Grâce à la mise en réseau tout au long du cursus des étudiants avec différentes entreprises et associations du département, la plupart des élèves ont trouvé un emploi. Iris, 26 ans, est désormais en CDI chez Urban Prod, à Marseille. Elle y est développeur web et enseigne le code à des enfants sur les temps périscolaires.
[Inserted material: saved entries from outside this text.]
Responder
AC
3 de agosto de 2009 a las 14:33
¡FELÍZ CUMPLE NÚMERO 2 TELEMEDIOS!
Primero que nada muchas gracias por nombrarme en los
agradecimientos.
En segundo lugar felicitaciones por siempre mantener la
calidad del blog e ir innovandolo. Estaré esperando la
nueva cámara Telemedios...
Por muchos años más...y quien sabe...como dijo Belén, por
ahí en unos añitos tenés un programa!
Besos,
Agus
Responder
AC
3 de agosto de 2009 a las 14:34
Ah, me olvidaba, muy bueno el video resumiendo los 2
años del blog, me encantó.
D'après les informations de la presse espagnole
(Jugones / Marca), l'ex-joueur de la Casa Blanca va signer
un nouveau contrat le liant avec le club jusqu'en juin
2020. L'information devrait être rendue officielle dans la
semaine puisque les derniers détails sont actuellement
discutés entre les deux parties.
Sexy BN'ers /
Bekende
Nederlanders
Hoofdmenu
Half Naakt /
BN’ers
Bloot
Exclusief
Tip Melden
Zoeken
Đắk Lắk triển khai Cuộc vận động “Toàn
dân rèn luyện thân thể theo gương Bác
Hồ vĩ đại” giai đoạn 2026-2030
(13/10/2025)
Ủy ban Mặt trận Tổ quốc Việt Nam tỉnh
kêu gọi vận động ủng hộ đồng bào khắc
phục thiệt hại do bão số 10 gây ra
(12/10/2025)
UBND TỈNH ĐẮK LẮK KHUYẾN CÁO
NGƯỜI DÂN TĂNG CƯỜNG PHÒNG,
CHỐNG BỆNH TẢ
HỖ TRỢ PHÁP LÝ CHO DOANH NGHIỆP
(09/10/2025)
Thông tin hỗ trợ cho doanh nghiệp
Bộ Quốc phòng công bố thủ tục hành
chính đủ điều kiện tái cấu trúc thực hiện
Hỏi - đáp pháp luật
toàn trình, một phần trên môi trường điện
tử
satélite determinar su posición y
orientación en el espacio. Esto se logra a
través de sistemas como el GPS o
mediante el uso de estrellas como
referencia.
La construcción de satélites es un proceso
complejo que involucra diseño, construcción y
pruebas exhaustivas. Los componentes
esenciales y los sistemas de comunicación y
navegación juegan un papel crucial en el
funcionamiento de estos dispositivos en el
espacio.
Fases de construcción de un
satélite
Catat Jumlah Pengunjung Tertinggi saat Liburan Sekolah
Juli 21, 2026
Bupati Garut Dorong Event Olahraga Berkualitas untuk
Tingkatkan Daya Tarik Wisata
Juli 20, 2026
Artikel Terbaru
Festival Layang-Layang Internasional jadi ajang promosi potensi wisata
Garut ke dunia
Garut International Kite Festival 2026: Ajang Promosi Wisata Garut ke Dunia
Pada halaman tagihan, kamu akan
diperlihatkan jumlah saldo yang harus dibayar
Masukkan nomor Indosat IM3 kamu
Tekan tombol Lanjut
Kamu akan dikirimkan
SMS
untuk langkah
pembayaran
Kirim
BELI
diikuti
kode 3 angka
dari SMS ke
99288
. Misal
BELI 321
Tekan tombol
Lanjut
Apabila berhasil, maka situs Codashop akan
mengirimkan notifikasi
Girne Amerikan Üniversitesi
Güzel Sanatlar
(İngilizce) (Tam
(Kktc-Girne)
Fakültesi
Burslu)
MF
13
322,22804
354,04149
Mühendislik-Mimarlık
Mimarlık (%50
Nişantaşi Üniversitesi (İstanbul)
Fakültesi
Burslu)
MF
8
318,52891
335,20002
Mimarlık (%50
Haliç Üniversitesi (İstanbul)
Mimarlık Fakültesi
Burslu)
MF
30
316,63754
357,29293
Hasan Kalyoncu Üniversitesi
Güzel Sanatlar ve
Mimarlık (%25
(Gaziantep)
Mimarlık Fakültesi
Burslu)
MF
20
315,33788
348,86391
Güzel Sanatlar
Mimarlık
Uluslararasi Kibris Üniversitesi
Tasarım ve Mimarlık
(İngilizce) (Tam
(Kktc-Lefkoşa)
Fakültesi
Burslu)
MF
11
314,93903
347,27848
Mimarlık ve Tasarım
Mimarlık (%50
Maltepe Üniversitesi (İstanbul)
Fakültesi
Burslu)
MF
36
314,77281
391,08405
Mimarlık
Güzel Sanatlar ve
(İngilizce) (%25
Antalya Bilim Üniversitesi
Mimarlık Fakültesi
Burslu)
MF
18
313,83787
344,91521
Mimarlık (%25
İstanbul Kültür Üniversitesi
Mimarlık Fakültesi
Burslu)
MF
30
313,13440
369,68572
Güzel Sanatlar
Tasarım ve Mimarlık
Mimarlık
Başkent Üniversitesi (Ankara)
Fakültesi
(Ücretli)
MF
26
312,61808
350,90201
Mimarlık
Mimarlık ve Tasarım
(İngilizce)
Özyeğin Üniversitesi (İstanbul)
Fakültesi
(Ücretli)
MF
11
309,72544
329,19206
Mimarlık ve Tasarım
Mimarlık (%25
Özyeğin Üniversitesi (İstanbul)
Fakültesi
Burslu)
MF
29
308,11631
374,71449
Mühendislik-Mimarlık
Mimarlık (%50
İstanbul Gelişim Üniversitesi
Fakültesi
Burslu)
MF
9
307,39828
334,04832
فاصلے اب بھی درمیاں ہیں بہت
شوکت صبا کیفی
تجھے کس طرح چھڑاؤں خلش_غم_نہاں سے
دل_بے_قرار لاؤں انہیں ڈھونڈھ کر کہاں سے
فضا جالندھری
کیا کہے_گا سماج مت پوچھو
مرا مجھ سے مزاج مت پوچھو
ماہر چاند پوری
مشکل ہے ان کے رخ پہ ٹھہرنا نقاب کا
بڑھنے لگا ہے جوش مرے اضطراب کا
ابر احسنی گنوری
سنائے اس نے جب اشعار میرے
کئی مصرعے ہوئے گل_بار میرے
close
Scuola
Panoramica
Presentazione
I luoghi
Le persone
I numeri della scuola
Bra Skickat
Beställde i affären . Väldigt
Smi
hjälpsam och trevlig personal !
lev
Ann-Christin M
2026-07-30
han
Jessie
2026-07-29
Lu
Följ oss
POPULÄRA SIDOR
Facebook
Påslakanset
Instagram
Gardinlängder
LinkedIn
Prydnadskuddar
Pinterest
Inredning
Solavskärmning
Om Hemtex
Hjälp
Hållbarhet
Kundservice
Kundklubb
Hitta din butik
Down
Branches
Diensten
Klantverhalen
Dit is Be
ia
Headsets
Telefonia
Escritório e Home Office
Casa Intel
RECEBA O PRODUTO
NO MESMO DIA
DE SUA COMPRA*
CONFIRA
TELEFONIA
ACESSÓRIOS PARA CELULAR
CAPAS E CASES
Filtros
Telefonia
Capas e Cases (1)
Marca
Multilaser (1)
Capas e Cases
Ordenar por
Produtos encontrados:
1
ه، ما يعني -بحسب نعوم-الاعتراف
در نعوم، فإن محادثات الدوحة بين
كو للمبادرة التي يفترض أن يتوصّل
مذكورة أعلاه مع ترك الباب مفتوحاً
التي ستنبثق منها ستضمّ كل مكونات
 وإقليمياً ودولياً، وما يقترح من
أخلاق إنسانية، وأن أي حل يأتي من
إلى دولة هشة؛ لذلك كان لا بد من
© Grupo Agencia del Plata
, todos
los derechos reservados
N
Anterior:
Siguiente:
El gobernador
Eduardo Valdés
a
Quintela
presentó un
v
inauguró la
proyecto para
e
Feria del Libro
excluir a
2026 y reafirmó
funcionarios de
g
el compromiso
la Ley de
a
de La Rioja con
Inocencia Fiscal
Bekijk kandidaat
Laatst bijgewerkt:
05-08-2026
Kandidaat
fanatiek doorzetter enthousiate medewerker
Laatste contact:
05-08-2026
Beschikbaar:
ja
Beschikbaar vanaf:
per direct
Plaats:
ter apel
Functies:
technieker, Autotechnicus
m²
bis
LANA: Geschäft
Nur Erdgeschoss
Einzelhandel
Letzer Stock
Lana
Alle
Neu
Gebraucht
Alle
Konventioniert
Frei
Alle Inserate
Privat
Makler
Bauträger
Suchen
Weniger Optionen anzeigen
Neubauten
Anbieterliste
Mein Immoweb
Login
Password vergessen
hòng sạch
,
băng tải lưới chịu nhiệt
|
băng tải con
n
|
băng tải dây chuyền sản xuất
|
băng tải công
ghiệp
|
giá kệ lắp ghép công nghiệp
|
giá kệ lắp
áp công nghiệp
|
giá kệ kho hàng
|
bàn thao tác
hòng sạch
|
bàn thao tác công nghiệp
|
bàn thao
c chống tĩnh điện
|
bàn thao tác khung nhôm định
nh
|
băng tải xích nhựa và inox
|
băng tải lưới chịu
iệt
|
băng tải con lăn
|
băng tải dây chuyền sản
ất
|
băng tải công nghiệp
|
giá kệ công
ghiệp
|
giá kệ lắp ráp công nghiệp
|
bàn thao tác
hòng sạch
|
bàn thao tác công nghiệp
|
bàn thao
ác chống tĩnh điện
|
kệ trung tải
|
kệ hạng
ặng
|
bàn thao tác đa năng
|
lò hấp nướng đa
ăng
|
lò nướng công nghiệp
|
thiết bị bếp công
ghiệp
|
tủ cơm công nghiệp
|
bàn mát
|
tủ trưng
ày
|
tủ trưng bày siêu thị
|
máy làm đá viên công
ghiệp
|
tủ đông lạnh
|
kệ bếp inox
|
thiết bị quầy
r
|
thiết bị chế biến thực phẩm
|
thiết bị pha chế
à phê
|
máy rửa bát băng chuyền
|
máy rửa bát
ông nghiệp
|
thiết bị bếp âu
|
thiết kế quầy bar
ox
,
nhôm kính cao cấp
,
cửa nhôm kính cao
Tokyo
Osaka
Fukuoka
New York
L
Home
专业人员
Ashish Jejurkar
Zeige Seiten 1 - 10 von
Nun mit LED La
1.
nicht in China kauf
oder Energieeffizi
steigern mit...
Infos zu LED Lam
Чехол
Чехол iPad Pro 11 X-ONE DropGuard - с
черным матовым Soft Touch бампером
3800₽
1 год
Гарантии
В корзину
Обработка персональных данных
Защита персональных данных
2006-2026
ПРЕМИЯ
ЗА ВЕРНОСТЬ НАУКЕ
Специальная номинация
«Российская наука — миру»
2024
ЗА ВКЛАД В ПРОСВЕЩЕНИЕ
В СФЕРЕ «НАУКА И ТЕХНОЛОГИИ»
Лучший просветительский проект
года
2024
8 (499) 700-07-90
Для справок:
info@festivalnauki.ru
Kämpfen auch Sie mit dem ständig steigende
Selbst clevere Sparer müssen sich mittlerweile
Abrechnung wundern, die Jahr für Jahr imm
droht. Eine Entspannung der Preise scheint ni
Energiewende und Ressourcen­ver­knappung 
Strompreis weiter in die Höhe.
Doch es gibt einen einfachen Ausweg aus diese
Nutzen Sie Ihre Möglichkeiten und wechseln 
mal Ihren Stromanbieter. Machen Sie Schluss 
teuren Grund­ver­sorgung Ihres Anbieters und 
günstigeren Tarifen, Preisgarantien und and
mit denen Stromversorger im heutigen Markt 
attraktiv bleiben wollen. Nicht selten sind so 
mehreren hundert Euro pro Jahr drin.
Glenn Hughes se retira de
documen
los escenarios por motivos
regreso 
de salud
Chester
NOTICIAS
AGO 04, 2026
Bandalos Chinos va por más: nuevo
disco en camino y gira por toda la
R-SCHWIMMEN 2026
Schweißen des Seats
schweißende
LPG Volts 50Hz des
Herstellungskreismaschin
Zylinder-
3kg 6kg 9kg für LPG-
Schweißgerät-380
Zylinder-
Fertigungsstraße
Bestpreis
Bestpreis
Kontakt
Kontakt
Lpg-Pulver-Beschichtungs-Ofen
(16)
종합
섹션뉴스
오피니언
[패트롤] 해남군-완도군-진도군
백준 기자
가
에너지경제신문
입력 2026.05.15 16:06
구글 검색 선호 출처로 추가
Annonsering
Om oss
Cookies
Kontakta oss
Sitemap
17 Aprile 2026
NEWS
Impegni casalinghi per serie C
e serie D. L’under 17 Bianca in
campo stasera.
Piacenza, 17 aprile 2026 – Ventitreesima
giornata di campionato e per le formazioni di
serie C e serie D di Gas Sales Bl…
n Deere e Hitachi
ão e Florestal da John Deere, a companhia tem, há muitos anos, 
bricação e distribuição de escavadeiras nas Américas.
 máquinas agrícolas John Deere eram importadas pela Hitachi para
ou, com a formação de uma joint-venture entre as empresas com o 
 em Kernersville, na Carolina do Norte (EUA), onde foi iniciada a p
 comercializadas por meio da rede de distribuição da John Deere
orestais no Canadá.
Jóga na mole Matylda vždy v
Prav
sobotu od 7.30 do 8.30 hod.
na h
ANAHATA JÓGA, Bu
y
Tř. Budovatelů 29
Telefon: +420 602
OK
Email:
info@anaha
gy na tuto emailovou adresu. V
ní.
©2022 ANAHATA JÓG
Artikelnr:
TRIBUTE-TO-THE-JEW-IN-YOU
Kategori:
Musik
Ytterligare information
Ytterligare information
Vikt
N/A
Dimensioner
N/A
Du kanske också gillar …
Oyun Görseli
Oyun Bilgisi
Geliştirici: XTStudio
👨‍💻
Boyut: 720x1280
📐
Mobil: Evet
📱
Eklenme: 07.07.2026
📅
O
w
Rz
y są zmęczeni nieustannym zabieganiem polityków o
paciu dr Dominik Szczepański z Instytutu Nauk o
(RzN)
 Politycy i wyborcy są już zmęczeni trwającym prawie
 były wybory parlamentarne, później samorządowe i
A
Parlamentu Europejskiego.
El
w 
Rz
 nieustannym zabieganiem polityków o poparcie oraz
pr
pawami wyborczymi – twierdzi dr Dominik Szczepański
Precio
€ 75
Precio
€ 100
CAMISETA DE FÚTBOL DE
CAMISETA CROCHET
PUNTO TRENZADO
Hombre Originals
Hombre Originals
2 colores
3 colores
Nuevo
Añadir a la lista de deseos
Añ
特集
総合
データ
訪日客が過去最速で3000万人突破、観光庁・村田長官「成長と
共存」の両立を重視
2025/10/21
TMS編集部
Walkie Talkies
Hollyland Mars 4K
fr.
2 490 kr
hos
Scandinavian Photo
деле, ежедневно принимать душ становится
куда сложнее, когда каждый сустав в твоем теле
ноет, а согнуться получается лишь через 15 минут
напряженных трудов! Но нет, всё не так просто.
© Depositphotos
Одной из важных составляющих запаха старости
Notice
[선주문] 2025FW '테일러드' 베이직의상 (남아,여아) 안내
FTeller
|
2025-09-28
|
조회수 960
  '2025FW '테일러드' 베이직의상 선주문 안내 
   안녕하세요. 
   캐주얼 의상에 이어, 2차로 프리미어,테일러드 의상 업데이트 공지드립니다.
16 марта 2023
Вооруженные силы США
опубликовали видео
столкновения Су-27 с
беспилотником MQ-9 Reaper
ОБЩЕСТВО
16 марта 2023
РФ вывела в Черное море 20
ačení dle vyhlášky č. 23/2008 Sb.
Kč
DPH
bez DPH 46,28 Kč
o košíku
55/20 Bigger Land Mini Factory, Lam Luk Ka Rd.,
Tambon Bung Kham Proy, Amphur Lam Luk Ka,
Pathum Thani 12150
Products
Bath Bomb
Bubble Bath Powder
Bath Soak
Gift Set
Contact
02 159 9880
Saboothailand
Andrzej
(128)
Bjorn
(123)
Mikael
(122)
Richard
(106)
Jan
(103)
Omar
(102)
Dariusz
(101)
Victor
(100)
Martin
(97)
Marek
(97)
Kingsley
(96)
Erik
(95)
Contrainte d’abandonner des études aux Beaux-Arts pour des raisons financières, elle débarque à Simplon avec un goût d’inachevé et des rêves envolés en fumée : « La formation a vraiment débloqué quelque chose en moi. » Elle qui s’est intéressée au langage dans son travail artistique a trouvé dans celui du code une nouvelle manière d’appréhender les choses, et l’intègre désormais à ses divers projets : « Cette vie qui bascule, c’est quelque chose de très important pour moi. J’ai l’impression que c’est mon premier emploi, alors que non ! Mais c’est la première fois qu’on me fait confiance, en tout cas. »
Sortir ces jeunes de la spirale de l’échec et leur redonner confiance en eux, c’est aussi ce que permet SIMPLonMars. Fin 2015, de nouveaux « Marsiens » ont atterri à Centrale. Cette fois ils s’installeront pour huit mois. La salle de formation est prête à les accueillir. En y entrant, on peut lire sur le mur cette phrase qui résonne comme un leitmotiv : « What would you do if you weren’t afraid ? » (Que ferais-tu si tu n’avais pas peur ?)
Samantha Rouchard (Le Ravi)
Photo : CC Christiaan Colen
Cet article a été réalisé en partenariat avec le mensuel satirique Le Ravi, dans le cadre du projet Médias de proximité soutenu par le ministère de la Culture. Le Ravi est en vente dans tous les bons kiosques de la région Paca.
Le projet de « Grande école du numérique » (Gen), annoncé par François Hollande en début d’année, prendra la forme du Label Gen et sera attribué à des formations courtes (de 3 mois à 2 ans) ouvertes en priorité à de jeunes décrocheurs, qui sélectionneront sur le talent et la motivation, sans pré-requis académique, et qui utiliseront les pédagogies innovantes. « Les fabriques » auront pour obligation d’inscrire leur cursus au répertoire national des certifications professionnelles. En contrepartie, les élèves pourront bénéficier d’un système de bourses, délivrées sur les mêmes critères que celles accordées aux étudiants. « C’est fondamental pour nos jeunes qui pendant la formation, se retrouvent dans une grande précarité », note Guillaume Quiquerez. Les 50 premières écoles sélectionnées devraient être dotées de 70 000 euros en 2016. 200 autres devraient être labellisées en 2017. Un fonds de 10 millions d’euros a été débloqué pour permettre leur financement. L’Etat a espoir de voir 10 000 jeunes formés pour 2017. SIMPLonMars devrait être fixée sur son sort d’ici la fin de l’année.